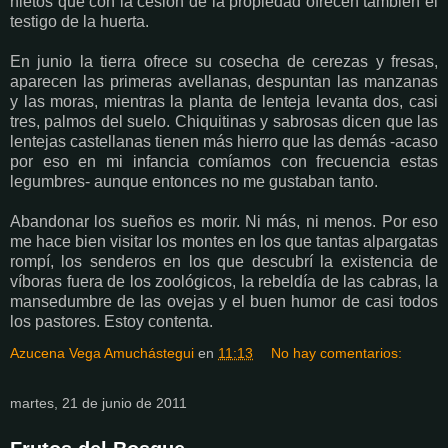
nietos que con la cesión de la propiedad ofrecen también el
testigo de la huerta.
En junio la tierra ofrece su cosecha de cerezas y fresas,
aparecen las primeras avellanas, despuntan las manzanas
y las moras, mientras la planta de lenteja levanta dos, casi
tres, palmos del suelo. Chiquitinas y sabrosas dicen que las
lentejas castellanas tienen más hierro que las demás -acaso
por eso en mi infancia comíamos con frecuencia estas
legumbres- aunque entonces no me gustaban tanto.
Abandonar los sueños es morir. Ni más, ni menos. Por eso
me hace bien visitar los montes en los que tantas alpargatas
rompí, los senderos en los que descubrí la existencia de
víboras fuera de los zoológicos, la rebeldía de las cabras, la
mansedumbre de las ovejas y el buen humor de casi todos
los pastores. Estoy contenta.
Azucena Vega Amuchástegui
en
11:13
No hay comentarios:
martes, 21 de junio de 2011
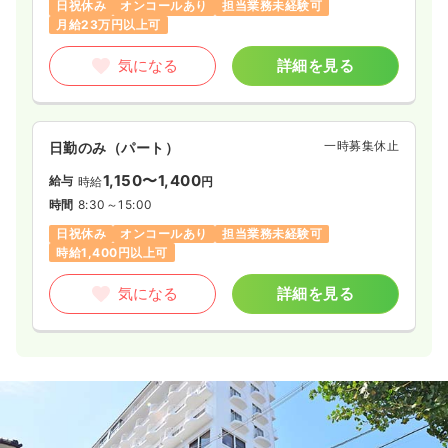
日祝休み
オンコールあり
担当業務未経験可
月給23万円以上可
気になる
詳細を見る
一時募集休止
日勤のみ（パート）
1,150〜1,400
給与
時給
円
時間
8:30～15:00
日祝休み
オンコールあり
担当業務未経験可
時給1,400円以上可
気になる
詳細を見る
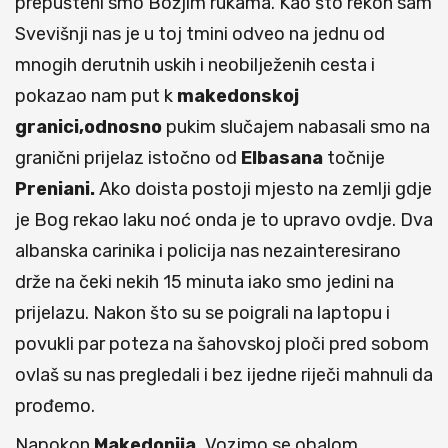
prepušteni smo Božjim rukama. Kao što rekoh sam
Svevišnji nas je u toj tmini odveo na jednu od
mnogih derutnih uskih i neobilježenih cesta i
pokazao nam put k
makedonskoj
granici,odnosno
pukim slučajem nabasali smo na
granični prijelaz istočno od
Elbasana
točnije
Preniani.
Ako doista postoji mjesto na zemlji gdje
je Bog rekao laku noć onda je to upravo ovdje. Dva
albanska carinika i policija nas nezainteresirano
drže na čeki nekih 15 minuta iako smo jedini na
prijelazu. Nakon što su se poigrali na laptopu i
povukli par poteza na šahovskoj ploči pred sobom
ovlaš su nas pregledali i bez ijedne riječi mahnuli da
prođemo.
Napokon
Makedonija.
Vozimo se obalom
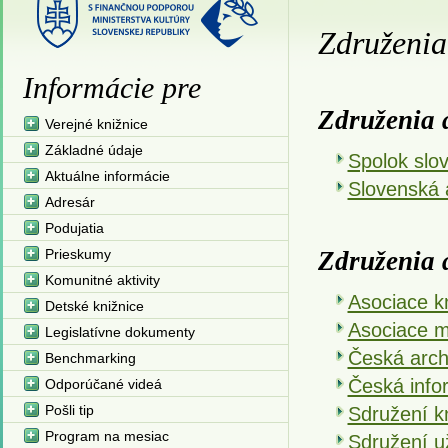
Združenia
Informácie pre
Združenia 
Verejné knižnice
Základné údaje
Spolok slo
Aktuálne informácie
Slovenská 
Adresár
Podujatia
Prieskumy
Združenia 
Komunitné aktivity
Asociace k
Detské knižnice
Asociace mu
Legislatívne dokumenty
Česká arch
Benchmarking
Česká info
Odporúčané videá
Pošli tip
Sdružení k
Program na mesiac
Sdružení u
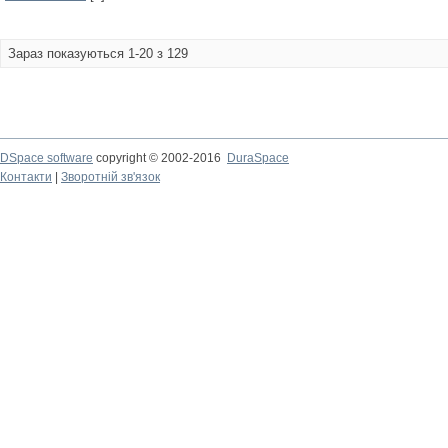
Зараз показуються 1-20 з 129
DSpace software
copyright © 2002-2016
DuraSpace
Контакти
|
Зворотній зв'язок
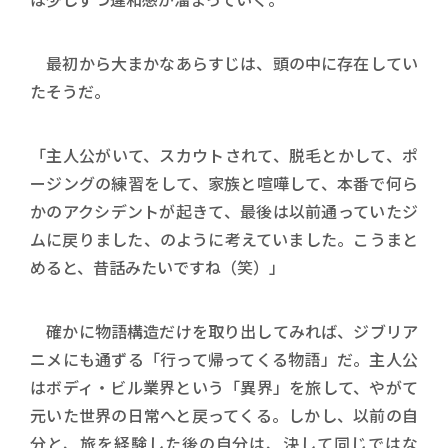
最初から大まかなあらすじは、頭の中に存在してい
たそうだ。
「主人公がいて、スカウトされて、脱毛とかして、ポ
ージングの練習をして、家族と喧嘩して、本番で何ら
かのアクシデントが起きて、最後は以前通っていたジ
ムに戻りました、のように考えていました。こうまと
めると、昔話みたいですね（笑）」
確かに物語構造だけを取り出してみれば、ジブリア
ニメにも通ずる「行って帰ってくる物語」だ。主人公
はボディ・ビル業界という「異界」を旅して、やがて
元いた世界の日常へと戻ってくる。しかし、以前の自
分と、旅を経験した後の自分は、決して同じではな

* _WHAT YOU NEED TO DO_:
Identify every line in the data above that contains the string "junio", matching case exactly, and copy each of those lines.

* _ANSWER BOX_:
En junio la tierra ofrece su cosecha de cerezas y fresas,
martes, 21 de junio de 2011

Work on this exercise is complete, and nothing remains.